Skip to content
New issue

Have a question about this project? Sign up for a free GitHub account to open an issue and contact its maintainers and the community.

By clicking “Sign up for GitHub”, you agree to our terms of service and privacy statement. We’ll occasionally send you account related emails.

Already on GitHub? Sign in to your account

Can't Embed a molecule #2996

Open
MherMatevosyan opened this issue Mar 10, 2020 · 12 comments
Open

Can't Embed a molecule #2996

MherMatevosyan opened this issue Mar 10, 2020 · 12 comments

Comments

@MherMatevosyan
Copy link

  • RDKit Version: '2019.09.3'
  • Operating system: Windows, Mac
  • Python version: 3.7
  • installed rdkit with conda install -c conda-forge rdkit

Description:

It seems rdkit can't embed some molecules. Tried with enforceChirality = False, ignoreSmoothingFailures = False. Those didn't work. Could you help, please?

*DATA UNDER STUDY:*
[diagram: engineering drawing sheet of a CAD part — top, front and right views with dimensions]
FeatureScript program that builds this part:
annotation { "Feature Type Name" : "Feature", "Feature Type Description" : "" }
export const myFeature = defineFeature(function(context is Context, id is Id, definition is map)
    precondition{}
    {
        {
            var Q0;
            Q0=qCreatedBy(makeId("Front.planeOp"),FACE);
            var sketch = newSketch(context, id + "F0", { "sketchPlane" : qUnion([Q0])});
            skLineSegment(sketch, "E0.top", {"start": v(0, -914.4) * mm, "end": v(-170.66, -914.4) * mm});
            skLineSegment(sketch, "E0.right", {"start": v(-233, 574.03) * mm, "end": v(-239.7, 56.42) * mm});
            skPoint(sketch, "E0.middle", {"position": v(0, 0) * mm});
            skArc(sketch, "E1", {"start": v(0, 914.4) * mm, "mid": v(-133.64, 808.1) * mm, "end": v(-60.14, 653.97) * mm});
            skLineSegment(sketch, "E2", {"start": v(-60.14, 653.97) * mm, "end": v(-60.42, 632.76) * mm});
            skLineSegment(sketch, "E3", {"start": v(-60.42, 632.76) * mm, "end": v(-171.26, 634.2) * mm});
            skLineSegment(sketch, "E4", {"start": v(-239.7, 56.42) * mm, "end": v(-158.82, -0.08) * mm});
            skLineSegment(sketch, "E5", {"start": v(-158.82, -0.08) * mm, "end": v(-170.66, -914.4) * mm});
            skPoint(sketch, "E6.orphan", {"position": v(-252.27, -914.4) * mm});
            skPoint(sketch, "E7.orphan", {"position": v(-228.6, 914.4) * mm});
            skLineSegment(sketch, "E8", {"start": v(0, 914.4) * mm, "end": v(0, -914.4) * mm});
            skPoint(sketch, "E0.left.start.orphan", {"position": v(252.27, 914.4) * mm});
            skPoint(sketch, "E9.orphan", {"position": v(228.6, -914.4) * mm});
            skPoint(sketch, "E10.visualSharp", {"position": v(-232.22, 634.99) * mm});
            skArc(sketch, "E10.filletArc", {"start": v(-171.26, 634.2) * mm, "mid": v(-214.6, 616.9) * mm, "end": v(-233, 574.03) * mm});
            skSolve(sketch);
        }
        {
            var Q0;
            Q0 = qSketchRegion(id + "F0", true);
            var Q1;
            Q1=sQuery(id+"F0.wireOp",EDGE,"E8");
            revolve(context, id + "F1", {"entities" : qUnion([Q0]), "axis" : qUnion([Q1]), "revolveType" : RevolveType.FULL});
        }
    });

*WHAT YOU HAVE TO DO:*
From the GitHub issue above about failing to embed a molecule, reproduce the text from "It seems rdkit" up to and including "you help, please?".

*SOLUTION:*
It seems rdkit can't embed some molecules. Tried with enforceChirality = False, ignoreSmoothingFailures = False. Those didn't work. Could you help, please?